Action item:
Tally the lines in the listing below that contain the string "shell", treating uppercase and lowercase as different. Give only the number.

Document images with source code:
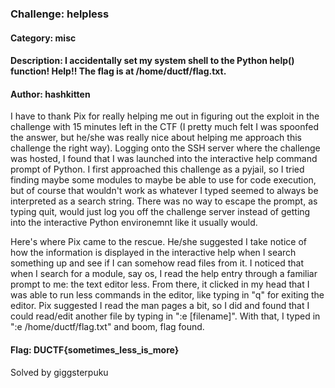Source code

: ### Challenge: helpless

#### Category: misc 

#### Description: I accidentally set my system shell to the Python help() function! Help!! The flag is at /home/ductf/flag.txt.

#### Author: hashkitten

I have to thank Pix for really helping me out in figuring out the exploit in the challenge with 15 minutes left in the CTF (I pretty much felt I was spoonfed the answer, but he/she was really nice about helping me approach this challenge the right way). Logging onto the SSH server where the challenge was hosted, I found that I was launched into the interactive help command prompt of Python. I first approached this challenge as a pyjail, so I tried finding maybe some modules to maybe be able to use for code execution, but of course that wouldn't work as whatever I typed seemed to always be interpreted as a search string. There was no way to escape the prompt, as typing quit, would just log you off the challenge server instead of getting into the interactive Python environemnt like it usually would.

Here's where Pix came to the rescue. He/she suggested I take notice of how the information is displayed in the interactive help when I search something up and see if I can somehow read files from it. I noticed that when I search for a module, say os, I read the help entry through a familiar prompt to me: the text editor less. From there, it clicked in my head that I was able to run less commands in the editor, like typing in "q" for exiting the editor. Pix suggested I read the man pages a bit, so I did and found that I could read/edit another file by typing in ":e \[filename\]". With that, I typed in ":e /home/ductf/flag.txt" and boom, flag found.

#### Flag: DUCTF{sometimes_less_is_more}

Solved by giggsterpuku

Expected answer:
1